For the above code, I identified (what I think are accurate) xpaths for the nodes of patent number (//us-bibliographic-data-grant/publication-reference/document-id/doc-number), kind (//us-bibliographic-data-grant/publication-reference/document-id/kind), and grant date (//us-bibliographic-data-grant/publication-reference/document-id/date). I am adding the xpaths for these nodes, as well as the others mentioned above, for the 4 types of patents, for each version, for both granted and applications. Still have to do xpaths for granted version 2.5 for all types, and all applications. Waiting on Oliver about whether we need xpaths for more nodes other than the 6 example nodes.

2017-07-27: Doubled checked that the xpaths in http://mcnair.bakerinstitute.org/wiki/Equivalent_XPath_and_APS_Queries#Query_Equivalences were accurate for v4.0,v4.1, v4.2, and added to the page xpaths for the nodes listed on that wiki page for v<4.3. Began adding xpaths for other nodes Oliver noted would be helpful, like Invention Title. Went over new hubs definition with Hira; ensured no hubs on "Joe hub list 2017"(see above) were actually just incubators, and that they all had coding/tech events/programs with substance. Took 17 hubs off total. Saved new list in Z:\Hubs\2017\hubs_data, called Joe hub list 2017 w comments.

2017-07-28: Continued working on xpaths. For Top50_Table in E:\McNair\Projects\Ecosystem\Ranking, found and entered necessary data. Source for city population and area is in the same folder, titled "City area chart".

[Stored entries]
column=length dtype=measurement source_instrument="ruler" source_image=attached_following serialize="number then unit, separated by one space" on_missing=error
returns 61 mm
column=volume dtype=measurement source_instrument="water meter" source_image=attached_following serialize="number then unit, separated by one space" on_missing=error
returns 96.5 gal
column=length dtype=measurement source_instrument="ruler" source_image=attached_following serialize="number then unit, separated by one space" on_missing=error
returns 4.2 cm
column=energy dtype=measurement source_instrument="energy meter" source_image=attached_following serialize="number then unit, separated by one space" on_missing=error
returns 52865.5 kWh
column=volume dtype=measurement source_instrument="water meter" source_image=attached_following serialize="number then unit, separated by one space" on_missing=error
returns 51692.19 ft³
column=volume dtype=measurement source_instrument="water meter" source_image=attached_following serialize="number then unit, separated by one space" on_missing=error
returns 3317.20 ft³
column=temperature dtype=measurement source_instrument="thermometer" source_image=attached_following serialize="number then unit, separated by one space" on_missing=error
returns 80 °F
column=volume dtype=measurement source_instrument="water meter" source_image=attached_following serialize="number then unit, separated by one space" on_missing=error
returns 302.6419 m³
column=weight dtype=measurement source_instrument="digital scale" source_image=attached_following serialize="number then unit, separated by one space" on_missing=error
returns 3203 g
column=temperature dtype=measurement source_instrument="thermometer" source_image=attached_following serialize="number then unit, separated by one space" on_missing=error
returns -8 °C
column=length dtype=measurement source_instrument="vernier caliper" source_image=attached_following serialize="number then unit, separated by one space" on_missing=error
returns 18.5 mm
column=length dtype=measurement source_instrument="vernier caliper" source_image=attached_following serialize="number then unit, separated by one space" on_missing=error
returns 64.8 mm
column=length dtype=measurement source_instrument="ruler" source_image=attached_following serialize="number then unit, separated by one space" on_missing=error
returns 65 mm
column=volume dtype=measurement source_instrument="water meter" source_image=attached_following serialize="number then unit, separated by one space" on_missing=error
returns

## Tasks
**A.** Name each node in the work log on patent xpaths whose xpath appears in full inside parentheses.
**B.** Carry on the work log on patent xpaths from the point where it stops.

## Answers for the exercise
**A.** patent number, kind, grant date

**B.**
2017-08-01: For the xpath project: Found which patent versions for text files in E:\McNair\Projects\SimplerPatentData\data\examples\granted had PRIORITY_CLAIMS_DATE, PRIORITY_CLAIMS_COUNTRY, and PRIORITY_CLAIMS_PATENT_NUMBER; noted which ones did, and added their xpaths to the file of xpaths, Patent Schema Reconciliation.txt in E:\McNair\Projects\SimplerPatentData\data\examples\Patent Schema Reconciliation. Checked which types and versions had pct document numbers, updated xpaths in http://mcnair.bakerinstitute.org/wiki/Equivalent_XPath_and_APS_Queries#Query_Equivalences and Patent Schema Reconciliation.txt. Began the same process with IPCR_Subclass and the following xpaths on http://mcnair.bakerinstitute.org/wiki/Equivalent_XPath_and_APS_Queries#Query_Equivalences. Began listing examples for each xpath. Used data from roundplus.txt in Z:\VentureCapitalData\SDCVCData\vcdb to create charts, saved as New2017Report(Aug) in E:\McNair\Projects\Houston\2017Report.

2017-08-02: Edited excel charts from 08-01. Continued on xpath project, completed IPCR sections. For Copy of Rankingv3_Diana's_workingfile in E:\McNair\Projects\Ecosystem\Ranking, added data on population, political activity in the 2016 presidential election, whether it had a university (using a filter of organizations that gave out doctorate degrees in Carnegie Classifications 2015_cleaned in E:\McNair\Projects\University Patents).